Seriously. I don’t want to break copyright rules and post too much of his article directly but blood oxygen readers are very simple to use, are widely available and are very inexpensive. You can order one online for $25 — $100. Anyone who has COVID19 and is self isolating at home should have a blood oxygen monitor to check on their readings to watch for silent symptoms that their lungs are going into distress.
“All persons with cough, fatigue and fevers should also have pulse oximeter monitoring even if they have not had virus testing, or even if their swab test was negative, because those tests are only about 70 percent accurate. A vast majority of Americans who have been exposed to the virus don’t know it.”
www.nytimes.com/...
Testing facilities, doctors offices, hospitals, urgent care, EMS teams, first responders, nursing homes, essential businesses, etc … all should immediately start using blood oxygen monitors to screen everyone. It’s fast and cheap. It only requires a wipe to disinfect each person’s finger and they can test numerous people very quickly with the same device. Anyone with a blood oxygen less than 95% should be red flagged and sent for fast-tracked COVID19 testing.

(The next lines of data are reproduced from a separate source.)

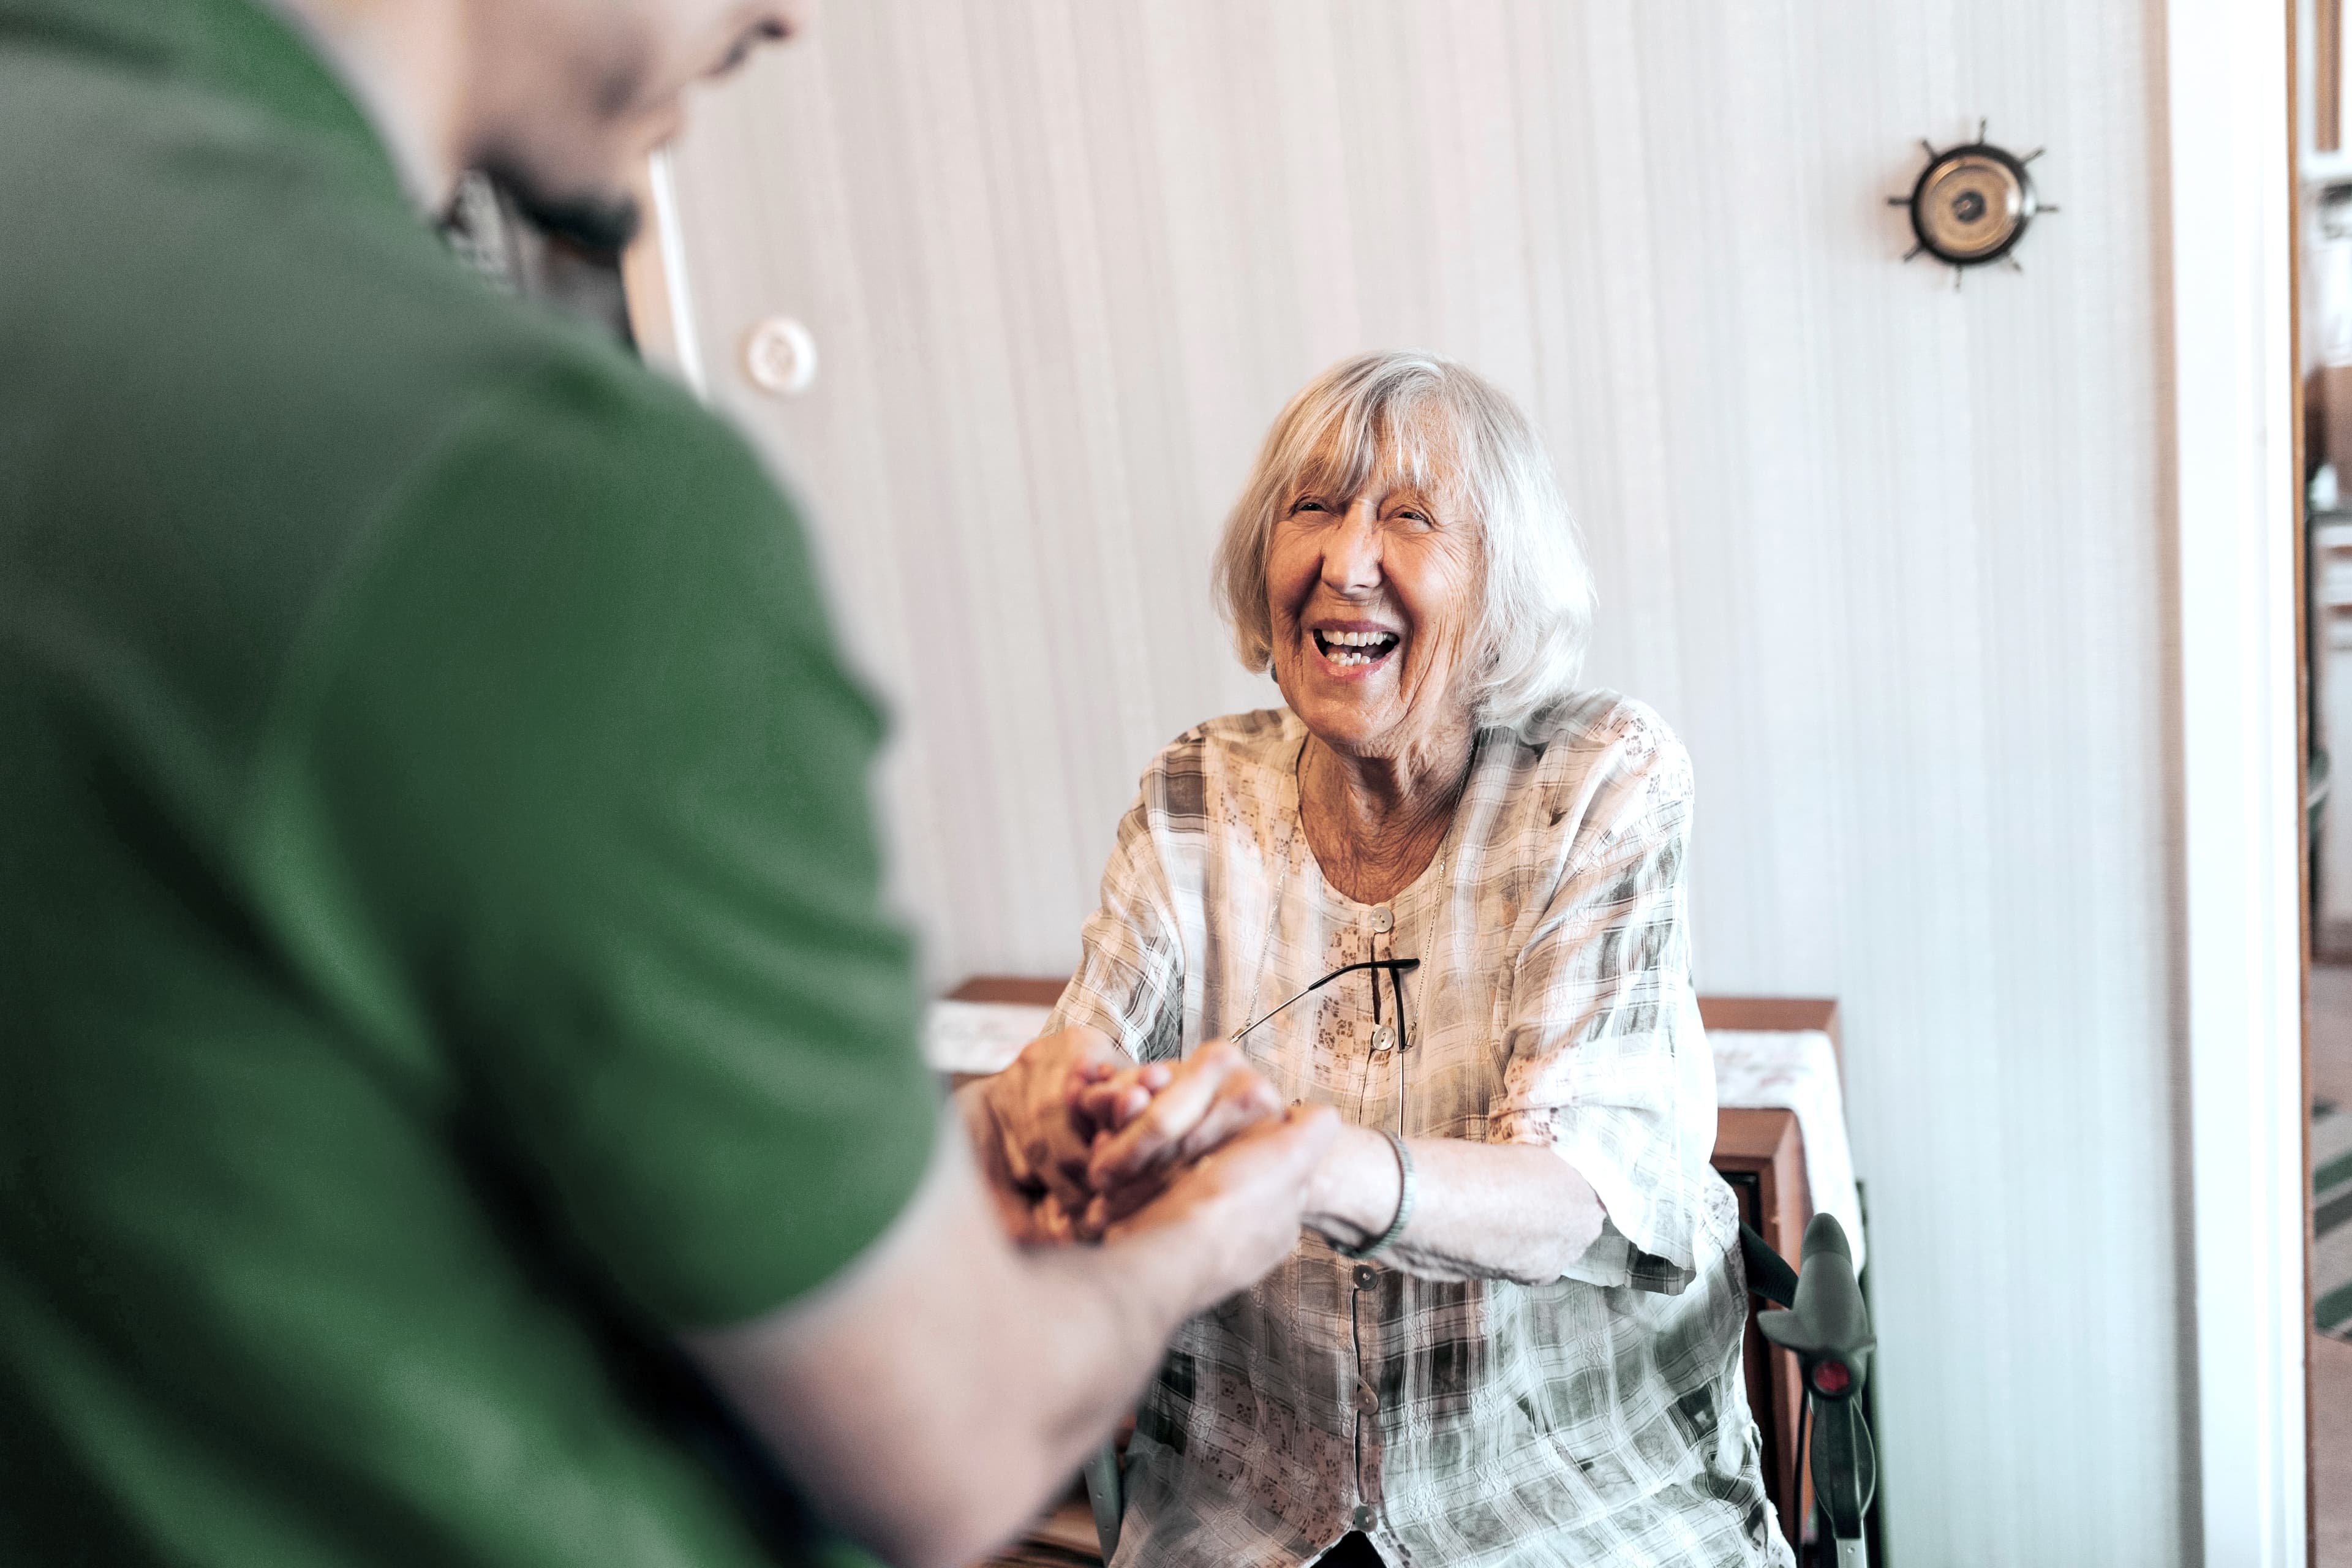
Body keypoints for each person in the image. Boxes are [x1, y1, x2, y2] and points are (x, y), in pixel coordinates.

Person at [0, 2, 1337, 1566]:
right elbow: (956, 1442)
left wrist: (896, 1181)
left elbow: (245, 1123)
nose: (784, 15)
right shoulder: (543, 493)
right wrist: (1213, 1234)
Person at [979, 353, 1790, 1567]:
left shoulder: (1597, 779)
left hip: (1575, 1511)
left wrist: (1314, 1167)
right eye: (1313, 508)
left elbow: (1572, 1195)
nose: (1345, 559)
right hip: (1246, 1515)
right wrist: (1041, 1104)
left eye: (1409, 517)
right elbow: (1080, 1054)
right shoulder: (1201, 789)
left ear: (1503, 590)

Essential businesses could set up blood oxygen monitoring stations for anyone entering their business as well as for all employees. Every day all employees and customers are tested before entering. Anyone with blood oxygen level below 95% is red-flagged, not allowed to enter and gets directed to the closest COVID19 testing facility for fast-tracked COVID testing.
We have a national shortage and crisis with testing. Also, any test is only a snapshot in time. You can test negative on Monday and contract the virus on Tuesday. We need affordable, repeatable testing and blood oxygen monitors are another tool in our tool belt to screen people and identify “silent spreaders”. Blood oxygen monitors need to be leveraged nationwide as fast as humanly possible.
PS — Dr. Levitan also wrote about the critical importance of COVID19 patients laying on their side or on their stomachs to help their lungs. People in respiratory failure laying on their backs for too long further hampered their lung function.